- DOCUMENT PASSAGE:
"""
Chleba: A Gauge for “Czechness”

There are Czechs and there are “Czechs”.  If you want to distinguish a true blue Czech, you have to be in the lookout for their bread preferences.  A true Czech will always look for Chleba.   Chleba is a sour dough rye bread, dark in color and moist.  It has a distinct unique taste to it that is very different from any other bread.

Photo courtesy of  ireceptar.cz

Through all those years that we have spent in the US, my husband never got satisfied with the kind of bread that was sold in the stores there.  He was always saying that it is nothing like Chleba.   Apparently, the same is true for some of the other Czechs that I know.  My brother and sister in law, both Czechs, had to bake their own chleba from scratch when they lived in North Carolina.  They missed it THAT much.
"""
- TASK TO CARRY OUT:
In the passage about Chleba, what kind of bread is Chleba described as?

Labeled box records:
"""
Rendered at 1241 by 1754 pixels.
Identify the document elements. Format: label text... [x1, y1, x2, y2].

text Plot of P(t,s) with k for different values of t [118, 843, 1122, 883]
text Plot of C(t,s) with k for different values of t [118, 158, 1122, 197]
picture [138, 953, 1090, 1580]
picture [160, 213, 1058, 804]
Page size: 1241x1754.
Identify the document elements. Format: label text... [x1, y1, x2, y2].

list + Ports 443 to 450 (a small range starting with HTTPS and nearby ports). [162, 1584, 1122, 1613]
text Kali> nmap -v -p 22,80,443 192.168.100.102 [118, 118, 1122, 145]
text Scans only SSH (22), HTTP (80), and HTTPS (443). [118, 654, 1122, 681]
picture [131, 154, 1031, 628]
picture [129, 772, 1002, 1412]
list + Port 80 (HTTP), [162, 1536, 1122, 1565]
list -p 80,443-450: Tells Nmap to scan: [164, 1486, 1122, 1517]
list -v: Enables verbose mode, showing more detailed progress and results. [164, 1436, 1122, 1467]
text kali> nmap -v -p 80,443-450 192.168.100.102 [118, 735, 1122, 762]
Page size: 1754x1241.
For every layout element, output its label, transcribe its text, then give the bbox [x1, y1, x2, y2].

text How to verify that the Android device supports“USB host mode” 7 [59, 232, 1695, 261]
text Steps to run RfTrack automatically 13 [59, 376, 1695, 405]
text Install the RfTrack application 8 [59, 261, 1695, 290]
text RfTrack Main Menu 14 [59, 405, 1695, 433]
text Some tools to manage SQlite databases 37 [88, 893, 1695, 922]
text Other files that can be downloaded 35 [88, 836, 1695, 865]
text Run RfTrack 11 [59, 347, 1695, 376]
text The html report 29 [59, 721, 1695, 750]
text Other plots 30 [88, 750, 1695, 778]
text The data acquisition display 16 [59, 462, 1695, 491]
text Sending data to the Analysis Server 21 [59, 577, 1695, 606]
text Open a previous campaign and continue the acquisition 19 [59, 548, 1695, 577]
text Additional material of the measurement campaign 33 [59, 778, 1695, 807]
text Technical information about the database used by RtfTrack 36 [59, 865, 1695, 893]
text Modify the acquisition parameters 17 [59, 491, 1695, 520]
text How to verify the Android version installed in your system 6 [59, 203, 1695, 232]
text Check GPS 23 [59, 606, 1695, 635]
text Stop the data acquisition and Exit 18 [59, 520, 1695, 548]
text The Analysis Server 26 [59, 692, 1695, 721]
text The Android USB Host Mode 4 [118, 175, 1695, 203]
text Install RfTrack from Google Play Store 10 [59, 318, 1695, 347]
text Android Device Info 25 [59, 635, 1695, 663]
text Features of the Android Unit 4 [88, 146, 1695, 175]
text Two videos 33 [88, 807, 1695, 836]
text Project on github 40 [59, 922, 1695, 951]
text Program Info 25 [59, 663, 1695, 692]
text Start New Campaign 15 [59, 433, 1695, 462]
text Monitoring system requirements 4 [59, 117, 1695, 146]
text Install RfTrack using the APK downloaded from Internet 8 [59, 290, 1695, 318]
"""
- THE REPLY:
Chleba is a sourdough rye bread that is dark in color and moist.